Le paradoxe d'Ethereum layer 2 tient en une phrase : jamais le réseau n'a été aussi utilisé, jamais le jeton ETH n'en a aussi peu profité. Les couches secondaires, ces chaînes bâties au-dessus d'Ethereum pour réduire les frais, traitent aujourd'hui la grande majorité de l'activité. Mais la valeur qu'elles génèrent ne remonte que très faiblement vers la chaîne principale. Pour le détenteur de long terme, la question devient concrète : à quoi sert le succès technique s'il ne se traduit pas dans le jeton ?

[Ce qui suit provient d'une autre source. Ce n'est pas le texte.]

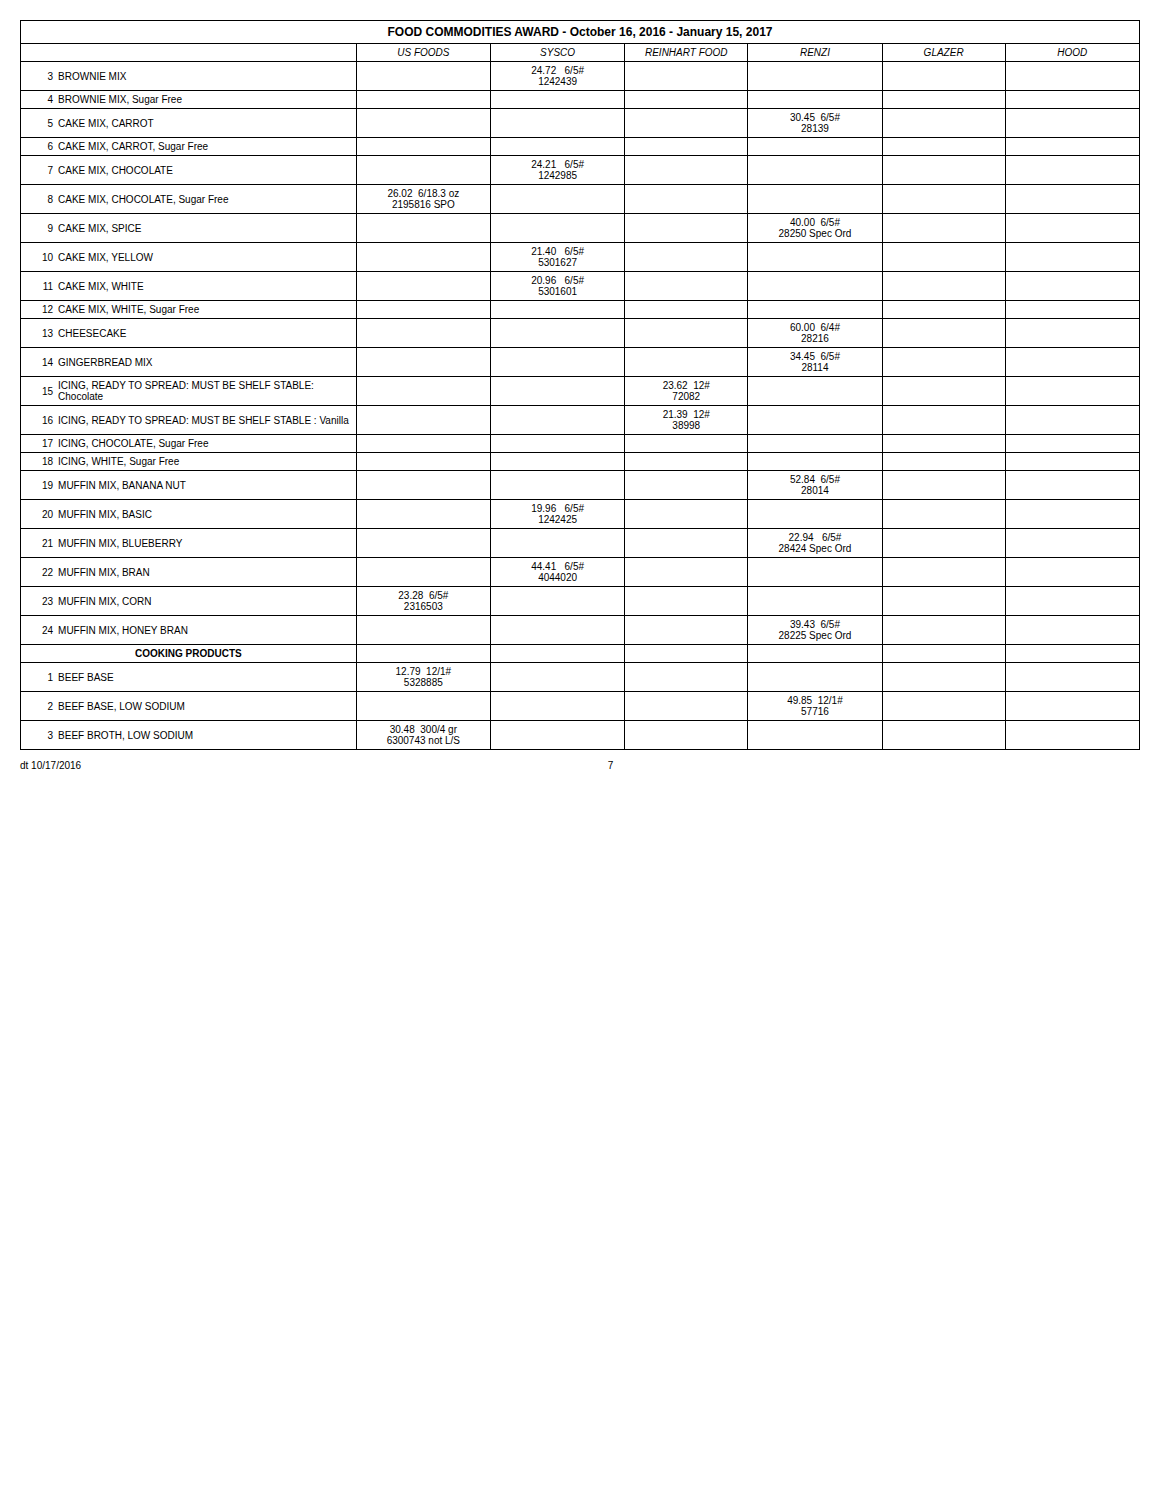FOOD COMMODITIES AWARD - October 16, 2016 - January 15, 2017
| | US FOODS | SYSCO | REINHART FOOD | RENZI | GLAZER | HOOD |
| --- | --- | --- | --- | --- | --- | --- |
| 3 | BROWNIE MIX | | 24.72 6/5# 1242439 | | | | |
| 4 | BROWNIE MIX, Sugar Free | | | | | | |
| 5 | CAKE MIX, CARROT | | | | 30.45 6/5# 28139 | | |
| 6 | CAKE MIX, CARROT, Sugar Free | | | | | | |
| 7 | CAKE MIX, CHOCOLATE | | 24.21 6/5# 1242985 | | | | |
| 8 | CAKE MIX, CHOCOLATE, Sugar Free | 26.02 6/18.3 oz 2195816 SPO | | | | | |
| 9 | CAKE MIX, SPICE | | | | 40.00 6/5# 28250 Spec Ord | | |
| 10 | CAKE MIX, YELLOW | | 21.40 6/5# 5301627 | | | | |
| 11 | CAKE MIX, WHITE | | 20.96 6/5# 5301601 | | | | |
| 12 | CAKE MIX, WHITE, Sugar Free | | | | | | |
| 13 | CHEESECAKE | | | | 60.00 6/4# 28216 | | |
| 14 | GINGERBREAD MIX | | | | 34.45 6/5# 28114 | | |
| 15 | ICING, READY TO SPREAD: MUST BE SHELF STABLE: Chocolate | | | 23.62 12# 72082 | | | |
| 16 | ICING, READY TO SPREAD: MUST BE SHELF STABLE : Vanilla | | | 21.39 12# 38998 | | | |
| 17 | ICING, CHOCOLATE, Sugar Free | | | | | | |
| 18 | ICING, WHITE, Sugar Free | | | | | | |
| 19 | MUFFIN MIX, BANANA NUT | | | | 52.84 6/5# 28014 | | |
| 20 | MUFFIN MIX, BASIC | | 19.96 6/5# 1242425 | | | | |
| 21 | MUFFIN MIX, BLUEBERRY | | | | 22.94 6/5# 28424 Spec Ord | | |
| 22 | MUFFIN MIX, BRAN | | 44.41 6/5# 4044020 | | | | |
| 23 | MUFFIN MIX, CORN | 23.28 6/5# 2316503 | | | | | |
| 24 | MUFFIN MIX, HONEY BRAN | | | | 39.43 6/5# 28225 Spec Ord | | |
| COOKING PRODUCTS | | | | | | |
| 1 | BEEF BASE | 12.79 12/1# 5328885 | | | | | |
| 2 | BEEF BASE, LOW SODIUM | | | | 49.85 12/1# 57716 | | |
| 3 | BEEF BROTH, LOW SODIUM | 30.48 300/4 gr 6300743 not L/S | | | | | |
dt 10/17/2016 7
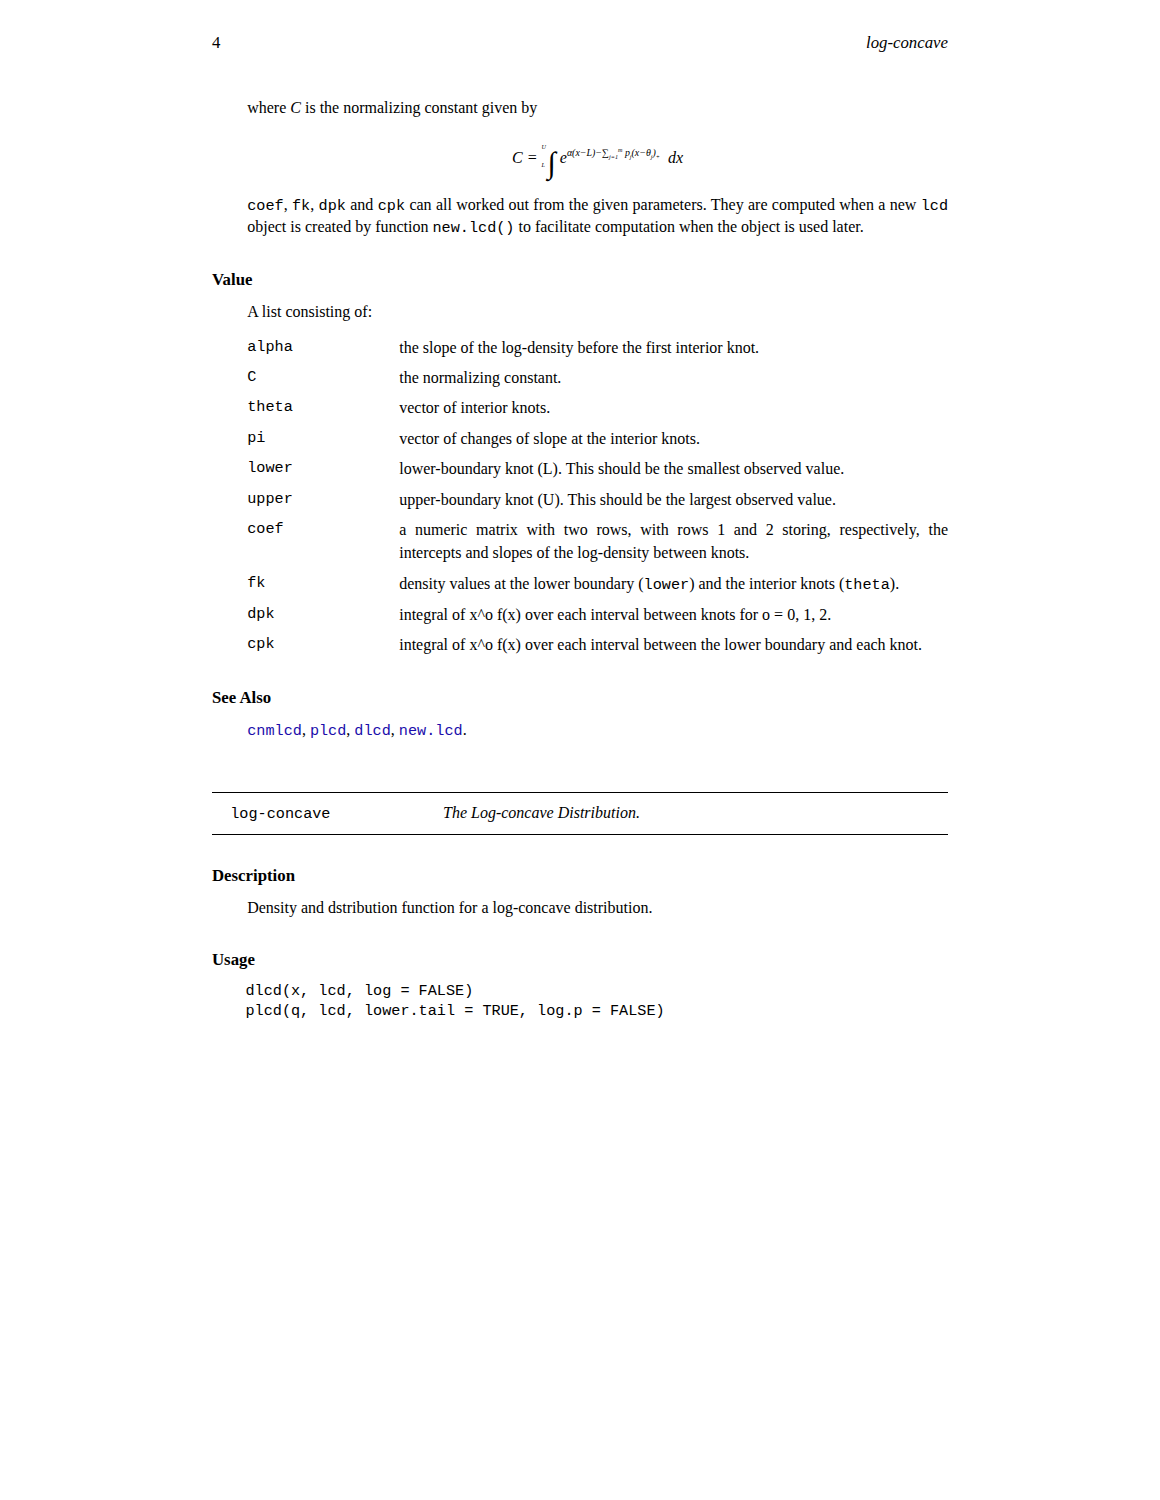4 log-concave
where C is the normalizing constant given by
C = U
L∫ eα(x−L)−∑j=1m pj(x−θj)+ dx
coef, fk, dpk and cpk can all worked out from the given parameters. They are computed when a new lcd object is created by function new.lcd() to facilitate computation when the object is used later.
Value
A list consisting of:
alpha
the slope of the log-density before the first interior knot.
C
the normalizing constant.
theta
vector of interior knots.
pi
vector of changes of slope at the interior knots.
lower
lower-boundary knot (L). This should be the smallest observed value.
upper
upper-boundary knot (U). This should be the largest observed value.
coef
a numeric matrix with two rows, with rows 1 and 2 storing, respectively, the intercepts and slopes of the log-density between knots.
fk
density values at the lower boundary (lower) and the interior knots (theta).
dpk
integral of x^o f(x) over each interval between knots for o = 0, 1, 2.
cpk
integral of x^o f(x) over each interval between the lower boundary and each knot.
See Also
cnmlcd, plcd, dlcd, new.lcd.
log-concave The Log-concave Distribution.
Description
Density and dstribution function for a log-concave distribution.
Usage
dlcd(x, lcd, log = FALSE)
plcd(q, lcd, lower.tail = TRUE, log.p = FALSE)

Des chiffres qui parlent d'eux-mêmes
Le deuxième trimestre 2026 offre une photographie nette. Les frais générés au niveau des applications ont atteint environ 1,79 milliard de dollars. Sur ce total, la chaîne Ethereum n'a capté que 88,4 millions de dollars, soit 4,9 pour cent. Le reste s'est diffusé ailleurs, principalement sur les couches secondaires et leurs applications. Dans le même temps, ces couches ont traité près de 41 fois plus d'opérations que la chaîne principale.
L'écart se lit aussi dans le trafic brut. Les couches secondaires enregistrent environ 1270 opérations d'utilisateur par seconde, contre 20,4 seulement pour la chaîne principale. Le message est clair. L'activité a migré vers le haut de la pile, là où les frais sont faibles, tandis que la base sécurise l'ensemble sans en tirer un revenu proportionnel.
| Indicateur (T2 2026) | Valeur |
|---|---|
| Frais au niveau des applications | 1,79 milliard de dollars |
| Part captée par la chaîne Ethereum | 88,4 millions (4,9 pour cent) |
| Activité des couches secondaires | 41 fois celle de la base |
| Opérations par seconde, couches secondaires | environ 1270 |
| Opérations par seconde, chaîne principale | 20,4 |
D'où vient cette fuite de valeur
La cause est en partie volontaire. Pour rendre les couches secondaires abordables, Ethereum a introduit un espace de données bon marché, où ces chaînes publient leurs transactions. Le mécanisme fonctionne trop bien. Sur sept jours, la destruction d'ETH liée à ces frais de données a représenté environ 0,22 ETH, un montant proche de zéro. Or c'est cette destruction qui, autrefois, réduisait l'offre et soutenait le récit d'un actif rare.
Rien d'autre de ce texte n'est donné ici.